# [Exercise]
Retype the lines from the one containing "Individual or Business Name" through the one containing "previously worked internationally", keeping every character identical. Include both end lines and nothing else.

%%

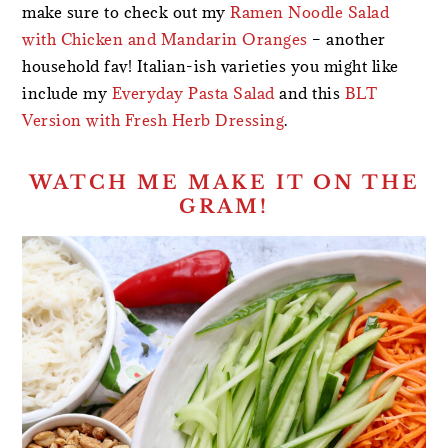
make sure to check out my
Ramen Noodle Salad
with Chicken and Mandarin Oranges
– another
household fav! Italian-ish varieties you might like
include my
Everyday Pasta Salad
and this
BLT
Version with Fresh Herb Dressing
.
WATCH ME MAKE IT ON THE
GRAM!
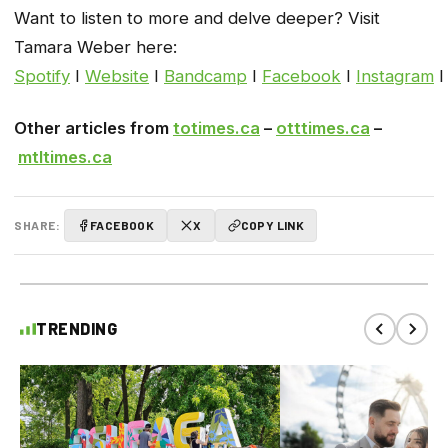
Want to listen to more and delve deeper? Visit
Tamara Weber here:
Spotify
I
Website
I
Bandcamp
I
Facebook
I
Instagram
Other articles from
totimes.ca
–
otttimes.ca
–
mtltimes.ca
SHARE:
FACEBOOK
X
COPY LINK
TRENDING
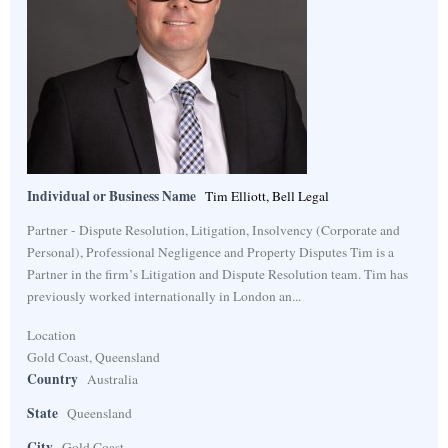
Individual or Business Name
Tim Elliott, Bell Legal
Partner - Dispute Resolution, Litigation, Insolvency (Corporate and
Personal), Professional Negligence and Property Disputes Tim is a
Partner in the firm’s Litigation and Dispute Resolution team. Tim has
previously worked internationally in London an...
Location
Gold Coast, Queensland
Country
Australia
State
Queensland
City
Gold Coast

%%

# [Result for this task]
Individual or Business Name
Tim Elliott, Bell Legal
Partner - Dispute Resolution, Litigation, Insolvency (Corporate and
Personal), Professional Negligence and Property Disputes Tim is a
Partner in the firm’s Litigation and Dispute Resolution team. Tim has
previously worked internationally in London an...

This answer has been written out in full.